1.  Respect your child. How can you expect to be respected if you don’t show respect?           

2.  Tell your child that you love them every single day. Remember they are on loan from us from God and could be taken away at anytime.           

3.  Do not let the green monster rule your life. When we are jealous we are really only hurting ourselves.           

4.  Love yourself. How can you give love if you do not love yourself?           

5.  It is okay to be angry. Talk about it instead of holding it inside. You might find out that your child feels the same way.            6.  Listen. The hardest thing for adults to do is listen to our children. We think we have all the answers because we have lived longer. But I will be the first to admit I am still learning not only from my children but from my grandchildren.           

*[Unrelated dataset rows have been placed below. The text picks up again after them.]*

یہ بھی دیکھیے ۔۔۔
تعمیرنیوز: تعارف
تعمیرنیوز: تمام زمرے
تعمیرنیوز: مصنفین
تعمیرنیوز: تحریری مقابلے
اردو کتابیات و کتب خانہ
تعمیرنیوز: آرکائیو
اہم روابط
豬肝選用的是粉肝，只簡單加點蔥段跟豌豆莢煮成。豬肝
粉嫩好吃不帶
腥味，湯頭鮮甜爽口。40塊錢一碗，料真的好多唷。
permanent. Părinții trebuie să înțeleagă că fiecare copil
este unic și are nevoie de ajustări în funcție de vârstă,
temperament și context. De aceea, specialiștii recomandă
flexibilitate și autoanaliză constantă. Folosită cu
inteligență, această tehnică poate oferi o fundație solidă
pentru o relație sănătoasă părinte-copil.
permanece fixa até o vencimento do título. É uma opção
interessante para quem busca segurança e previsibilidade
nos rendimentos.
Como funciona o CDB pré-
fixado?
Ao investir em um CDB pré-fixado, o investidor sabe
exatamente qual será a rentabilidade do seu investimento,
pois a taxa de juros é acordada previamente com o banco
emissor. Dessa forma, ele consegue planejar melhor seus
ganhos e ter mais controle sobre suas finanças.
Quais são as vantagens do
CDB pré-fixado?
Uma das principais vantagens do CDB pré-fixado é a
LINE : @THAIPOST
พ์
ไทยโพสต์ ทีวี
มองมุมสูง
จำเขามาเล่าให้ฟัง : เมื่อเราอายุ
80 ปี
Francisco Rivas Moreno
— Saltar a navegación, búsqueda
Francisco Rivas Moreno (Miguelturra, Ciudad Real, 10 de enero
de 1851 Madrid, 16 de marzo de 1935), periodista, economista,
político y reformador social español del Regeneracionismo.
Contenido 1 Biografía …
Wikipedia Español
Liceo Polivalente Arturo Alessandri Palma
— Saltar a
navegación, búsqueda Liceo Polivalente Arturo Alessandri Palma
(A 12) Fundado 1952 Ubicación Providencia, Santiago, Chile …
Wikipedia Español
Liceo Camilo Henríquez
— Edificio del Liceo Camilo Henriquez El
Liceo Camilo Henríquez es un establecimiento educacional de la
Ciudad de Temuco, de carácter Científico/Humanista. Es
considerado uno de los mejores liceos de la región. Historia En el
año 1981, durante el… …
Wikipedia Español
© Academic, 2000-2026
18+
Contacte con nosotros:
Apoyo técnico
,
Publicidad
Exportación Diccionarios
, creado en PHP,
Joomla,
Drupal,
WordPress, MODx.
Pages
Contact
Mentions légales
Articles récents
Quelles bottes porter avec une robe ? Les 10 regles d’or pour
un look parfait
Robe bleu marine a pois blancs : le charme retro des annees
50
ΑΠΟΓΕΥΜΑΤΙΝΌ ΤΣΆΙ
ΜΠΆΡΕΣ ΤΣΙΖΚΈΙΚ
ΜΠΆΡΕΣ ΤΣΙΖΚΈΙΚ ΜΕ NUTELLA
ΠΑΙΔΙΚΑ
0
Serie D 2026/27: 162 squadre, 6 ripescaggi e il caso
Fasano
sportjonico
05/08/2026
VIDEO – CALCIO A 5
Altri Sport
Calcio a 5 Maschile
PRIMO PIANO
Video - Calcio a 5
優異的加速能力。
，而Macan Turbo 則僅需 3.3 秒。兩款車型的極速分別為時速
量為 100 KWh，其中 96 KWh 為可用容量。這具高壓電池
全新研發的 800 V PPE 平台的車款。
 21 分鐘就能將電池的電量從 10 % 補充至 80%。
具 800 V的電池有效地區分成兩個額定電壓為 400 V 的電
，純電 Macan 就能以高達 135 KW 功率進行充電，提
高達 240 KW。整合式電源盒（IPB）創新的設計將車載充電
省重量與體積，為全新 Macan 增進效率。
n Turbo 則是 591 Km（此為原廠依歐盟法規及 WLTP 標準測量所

7.  Be fair. If a child does wrong let him/her know it, but also let the child know when he/she has done good.

8.   Don’t always believe what you think. If only I had known that years ago, so many problems would have not been created.

 Chapter 8 My Baby Girl

            In closing I just want to say that “My Baby Girl” is so important to me. We have traveled a long hard road, but in the end we have accomplished, and taught each other so much. We have reached the point that we can respect each other’s opinions even if we don’t always agree. We can talk without feeling the pain that we both felt so many years ago. We truly have a bond and I have the daughter I have always dreamed of having.

            Steph you will never know the joy I had when I was pregnant with you, and the excitement I had the day you were born. I wanted to have a daughter and to love her so much, not like my mom. I failed you when you were little, but I will work hard to make up for the pain I caused you. I may make many mistakes along the way but I know that the bond that we have is strong enough to carry us through the difficult times.

            Steph thank you for being such a special person. You have grown into a woman who knows what she wants in life and you are lucky enough to know how to achieve what you want. Steph keep following your dreams and in the end you will find it.

            I love you so much sweetheart and I am so lucky that God loaned you to me. I would not change anything about you.